Here it requires lifetime.start and lifetime.end are in the blocks to be extracted.
I guess there are also many cases for which we have lifetime.start appear in entry block and lifetime.end appear in return block, and the actual uses of the alloca object are all in the blocks to be extracted. For those cases, we can sink the lifetime.start and lifetime.end together into the extracted func. To do that, we may need to start from alloca instructions in non-extracted blocks instead of lifetime.start in extracted blocks. Since the number of non-extracted blocks will be smaller than extracted blocks, so I guess it will be more efficient?


This is the small case I try:

class A {
public:
void memfunc();
};
int cond;

void foo() {
A a;
if (cond)
return;
a.memfunc();
return;
}

void goo() {
foo();
}

The IR of foo:
define void @_Z3foov() local_unnamed_addr #0 {
entry:
%a = alloca %class.A, align 1
%0 = getelementptr inbounds %class.A, %class.A* %a, i64 0, i32 0
call void @llvm.lifetime.start.p0i8(i64 1, i8* nonnull %0) #3
%1 = load i32, i32* @cond, align 4, !tbaa !2
%tobool = icmp eq i32 %1, 0
br i1 %tobool, label %if.end, label %cleanup

if.end:
call void @_ZN1A7memfuncEv(%class.A* nonnull %a) #3
br label %cleanup

cleanup:
call void @llvm.lifetime.end.p0i8(i64 1, i8* nonnull %0) #3
ret void
}

For the testcase, the lifetime.start and lifetime.end are not in the blocks to be extracted, but it is beneficial to have the alloca sinked.

yes, those cases can be and will be handled but as a follow up. This patch handles cases where locals are declared in the outlined region.

To be clear, the case handled here is
void foo()
{

...
{
     A a;
     ...
 }

}

davidxl updated this revision to Diff 100581.May 28 2017, 11:54 PM

Address Wei's feedback. Find alloca candidates from Entry blocks .

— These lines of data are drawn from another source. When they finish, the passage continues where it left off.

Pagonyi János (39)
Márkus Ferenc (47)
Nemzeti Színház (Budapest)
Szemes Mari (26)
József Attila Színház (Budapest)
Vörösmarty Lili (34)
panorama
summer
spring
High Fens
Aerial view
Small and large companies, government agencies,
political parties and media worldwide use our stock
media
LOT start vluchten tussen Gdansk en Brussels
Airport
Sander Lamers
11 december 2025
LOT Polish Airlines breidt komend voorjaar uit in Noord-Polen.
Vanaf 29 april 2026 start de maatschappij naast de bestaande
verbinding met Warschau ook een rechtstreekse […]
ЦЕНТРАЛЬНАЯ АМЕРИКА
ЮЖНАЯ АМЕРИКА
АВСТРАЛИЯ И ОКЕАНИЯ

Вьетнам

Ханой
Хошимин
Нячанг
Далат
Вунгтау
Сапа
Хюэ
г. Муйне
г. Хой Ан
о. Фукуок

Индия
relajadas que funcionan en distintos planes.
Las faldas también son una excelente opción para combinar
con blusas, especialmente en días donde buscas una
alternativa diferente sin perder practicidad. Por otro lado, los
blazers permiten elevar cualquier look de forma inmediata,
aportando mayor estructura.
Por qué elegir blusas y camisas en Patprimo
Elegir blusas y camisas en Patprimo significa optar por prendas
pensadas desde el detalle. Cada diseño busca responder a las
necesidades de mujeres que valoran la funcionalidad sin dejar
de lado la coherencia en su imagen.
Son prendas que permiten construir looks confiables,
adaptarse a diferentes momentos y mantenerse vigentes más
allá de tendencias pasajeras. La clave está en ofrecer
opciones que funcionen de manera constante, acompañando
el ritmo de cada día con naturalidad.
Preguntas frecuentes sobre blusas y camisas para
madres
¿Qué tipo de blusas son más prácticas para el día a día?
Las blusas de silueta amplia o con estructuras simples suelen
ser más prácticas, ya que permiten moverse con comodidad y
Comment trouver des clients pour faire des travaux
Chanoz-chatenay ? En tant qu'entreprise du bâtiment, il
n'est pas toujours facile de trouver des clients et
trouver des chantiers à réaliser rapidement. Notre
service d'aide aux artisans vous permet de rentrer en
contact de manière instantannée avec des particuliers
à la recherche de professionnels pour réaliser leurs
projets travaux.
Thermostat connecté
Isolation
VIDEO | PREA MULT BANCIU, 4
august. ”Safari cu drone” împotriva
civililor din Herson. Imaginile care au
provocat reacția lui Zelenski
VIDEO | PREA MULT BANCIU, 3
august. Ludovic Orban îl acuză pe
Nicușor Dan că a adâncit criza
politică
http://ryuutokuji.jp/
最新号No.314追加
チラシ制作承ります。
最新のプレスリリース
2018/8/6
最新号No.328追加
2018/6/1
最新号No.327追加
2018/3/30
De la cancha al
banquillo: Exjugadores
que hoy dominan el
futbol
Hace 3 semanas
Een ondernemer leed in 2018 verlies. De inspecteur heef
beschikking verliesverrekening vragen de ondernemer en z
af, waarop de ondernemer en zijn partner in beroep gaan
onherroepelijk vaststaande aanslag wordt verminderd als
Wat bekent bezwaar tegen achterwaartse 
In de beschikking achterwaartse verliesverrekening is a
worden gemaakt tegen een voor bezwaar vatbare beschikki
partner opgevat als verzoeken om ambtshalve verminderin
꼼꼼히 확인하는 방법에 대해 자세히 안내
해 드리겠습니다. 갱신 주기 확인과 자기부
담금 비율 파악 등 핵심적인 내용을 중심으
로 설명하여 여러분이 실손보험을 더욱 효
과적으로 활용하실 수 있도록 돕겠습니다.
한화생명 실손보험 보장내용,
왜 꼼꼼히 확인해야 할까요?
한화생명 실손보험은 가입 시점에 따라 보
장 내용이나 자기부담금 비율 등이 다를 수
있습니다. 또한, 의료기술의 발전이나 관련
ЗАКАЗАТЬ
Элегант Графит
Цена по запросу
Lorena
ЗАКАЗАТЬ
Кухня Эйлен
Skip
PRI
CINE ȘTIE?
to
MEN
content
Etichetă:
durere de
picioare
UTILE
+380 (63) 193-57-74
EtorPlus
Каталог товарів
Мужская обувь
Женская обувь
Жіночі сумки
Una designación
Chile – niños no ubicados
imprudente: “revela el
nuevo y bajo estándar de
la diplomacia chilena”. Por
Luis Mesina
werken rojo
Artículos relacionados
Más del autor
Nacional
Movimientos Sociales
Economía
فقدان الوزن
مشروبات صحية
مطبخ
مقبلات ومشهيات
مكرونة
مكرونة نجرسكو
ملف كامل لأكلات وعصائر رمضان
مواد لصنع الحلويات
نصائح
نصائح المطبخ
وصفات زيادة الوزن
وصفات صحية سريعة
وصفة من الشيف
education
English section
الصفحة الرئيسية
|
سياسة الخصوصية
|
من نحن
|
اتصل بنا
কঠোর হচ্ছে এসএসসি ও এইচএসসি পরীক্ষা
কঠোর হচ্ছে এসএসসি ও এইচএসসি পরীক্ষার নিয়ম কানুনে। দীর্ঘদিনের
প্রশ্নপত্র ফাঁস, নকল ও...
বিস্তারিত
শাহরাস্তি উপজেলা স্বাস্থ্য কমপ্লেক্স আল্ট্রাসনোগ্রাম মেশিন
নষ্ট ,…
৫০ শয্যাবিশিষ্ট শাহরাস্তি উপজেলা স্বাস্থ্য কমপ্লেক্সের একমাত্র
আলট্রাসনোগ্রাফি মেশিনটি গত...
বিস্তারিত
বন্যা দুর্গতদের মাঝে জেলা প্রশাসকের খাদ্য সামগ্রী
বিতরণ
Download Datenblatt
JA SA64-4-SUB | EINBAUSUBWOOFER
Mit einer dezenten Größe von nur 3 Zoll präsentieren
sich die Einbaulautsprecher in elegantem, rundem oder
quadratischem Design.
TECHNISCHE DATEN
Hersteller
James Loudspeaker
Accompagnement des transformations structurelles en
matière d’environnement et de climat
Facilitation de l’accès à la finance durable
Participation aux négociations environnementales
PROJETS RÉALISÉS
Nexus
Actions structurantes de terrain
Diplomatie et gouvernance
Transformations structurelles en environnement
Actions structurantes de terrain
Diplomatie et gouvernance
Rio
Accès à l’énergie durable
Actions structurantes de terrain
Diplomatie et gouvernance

wmi edited edge metadata.May 30 2017, 2:07 PM

I have no other comments. See whether Davide has further comments.

lib/Transforms/Utils/CodeExtractor.cpp
783 ↗(On Diff #100581)

They can be moved closer to their uses.

davide accepted this revision.May 30 2017, 2:09 PM

LGTM

This revision is now accepted and ready to land.May 30 2017, 2:09 PM

(sent yesterday but forgot to hit submit).

This revision was automatically updated to reflect the committed changes.